As to the first point, I want to support all banks, not just the ones that
have individual open-source contributors. By hosting it centrally, I can
add new banks "on demand" as users supply me with their login information,
rather than waiting around for somebody to submit code that I have to take
on faith works.
Which leads me to my second point: without access to the login credentials,
I've absolutely no way to test whether or not it's working, nor any way to
fix it if it isn't.
Basically, while I love the security issues of a client-side scraping
engine, I have enough experience running and contributing to open source
projects to know that contributors come and go and the code must be testable
and fixable even if they disappear. Client-side scraping sounds really good
in theory, but I'm afraid in practice will just result in a very high
fraction of broken import engines, reducing the overall quality of the
system beneath the threshold of utility.
At the end of the day, this is a component of a bigger system for a userbase
having a much higher expectation of reliability -- including committed SLAs.

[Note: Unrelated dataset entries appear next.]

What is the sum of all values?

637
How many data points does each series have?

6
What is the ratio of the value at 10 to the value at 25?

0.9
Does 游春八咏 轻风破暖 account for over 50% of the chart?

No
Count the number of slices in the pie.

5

Thus while I respect and appreciate alternate views on this, in my case I
need to stick with a hosted solution.
The upside, of course, is once I sort out the trust issues, you can count on
expensify.com for a much broader and more reliable catalog of bank import
engines than could otherwise be feasibly obtained.

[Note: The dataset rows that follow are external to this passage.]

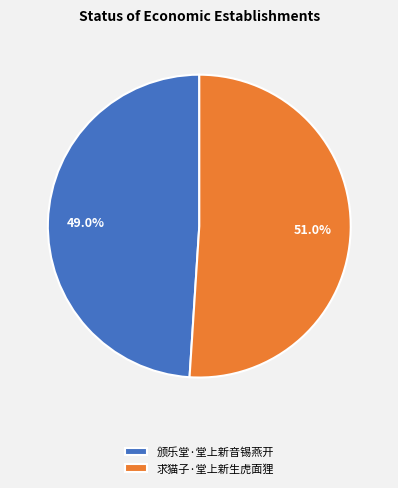

Which slice is the largest?

求猫子·堂上新生虎面狸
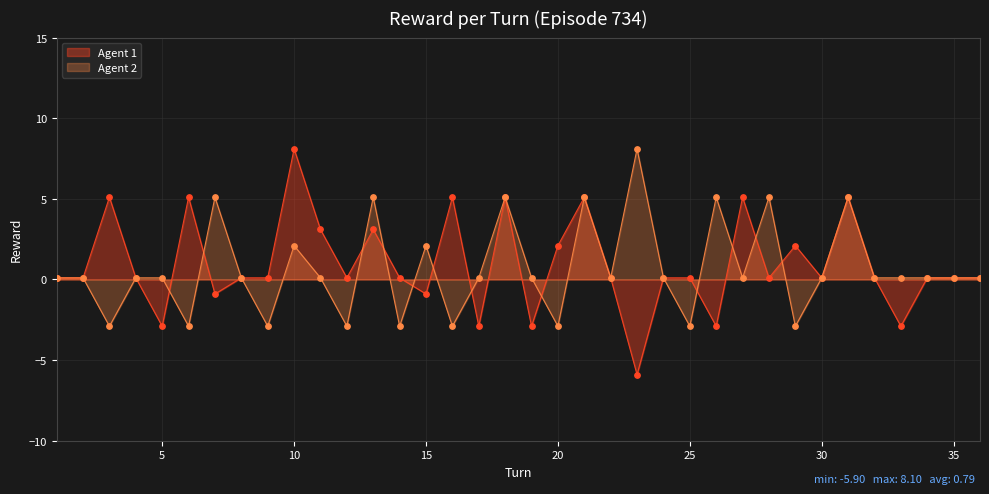

Which series has the largest total across all categories?

Agent 1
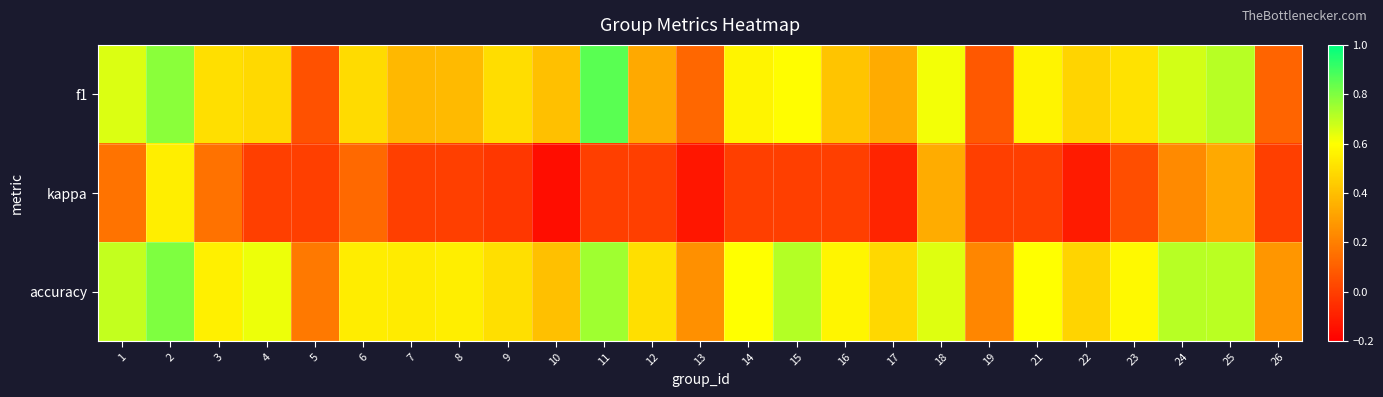

Rank the series by their maximum value, from lowest to highest.

kappa, accuracy, f1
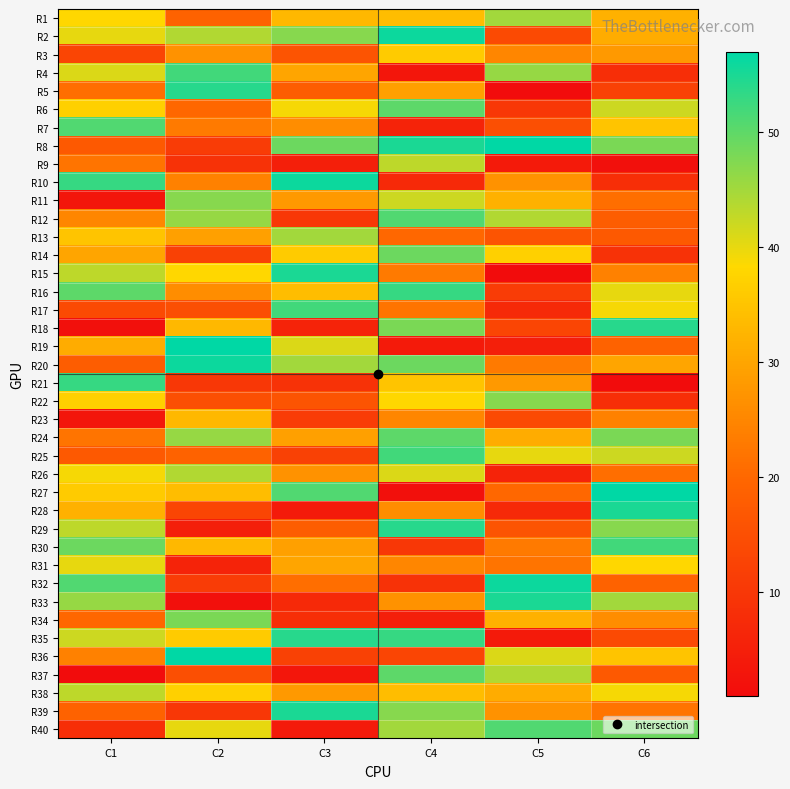

Which has a higher value, C2 or C5?

C5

So, with all that in mind, if I were to create a "File :: Import :: Bank
Website" command that pulls through the expensify.com OFX gateway, would you
use it? How can I satisfy your fraud concerns? Or is the feature itself
simply not interesting?
-david
> -----Original Message-----
> From: gnucash-user-bounces at gnucash.org [mailto:gnucash-user-
> bounces at gnucash.org] On Behalf Of Andrew Sackville-West
> Sent: Wednesday, December 12, 2007 8:22 PM
> To: gnucash-user at gnucash.org
> Subject: Re: Any interest in a "import from bank website" command?
>
> On Wed, Dec 12, 2007 at 07:02:09PM -0800, David Barrett wrote:
> > Totally fair concerns. I'll take each in turn:
> >
>
> snip
>
> > - And finally, though I haven't heard any confusion on this point but I
> > realize I didn't spell it out in my original email: this feature differs
> > from the existing OFXDirectConnect/AqBanking feature in that it's much
> > simpler to set up (just your regular bank domain/username/password),
> > requires no premium banking accounts, and focuses exclusively on the
> task of
> > downloading transaction histories. Thus if you just want to quickly
> import
> > or update your transaction history with minimal fuss, use this, but use
> > OFXDirectConnect for more powerful online banking scenarios.
>
> why not address many of these issues by moving the screen scraping
> code off of your server and onto the user's machine? Then the user
> controls the situation the level they are comfortable (from just
> accepting it at face value to auditing the code line by line). There
> are no concerns about you being a phisher or certificate authenticity
> or giving up one's username/password to a thrid party.